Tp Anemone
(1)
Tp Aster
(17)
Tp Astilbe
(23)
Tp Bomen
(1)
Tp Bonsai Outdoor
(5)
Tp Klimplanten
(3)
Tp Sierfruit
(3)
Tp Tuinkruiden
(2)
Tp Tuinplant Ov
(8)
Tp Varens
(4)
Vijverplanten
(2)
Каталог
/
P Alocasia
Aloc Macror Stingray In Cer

****************************************

Exercise instructions. All entries should be restated word for word.

Answer section.
Tp Anemone
(1)
Tp Aster
(17)
Tp Astilbe
(23)
Tp Bomen
(1)
Tp Bonsai Outdoor
(5)
Tp Klimplanten
(3)
Tp Sierfruit
(3)
Tp Tuinkruiden
(2)
Tp Tuinplant Ov
(8)
Tp Varens
(4)
Vijverplanten
(2)
Каталог
/
P Alocasia
Aloc Macror Stingray In Cer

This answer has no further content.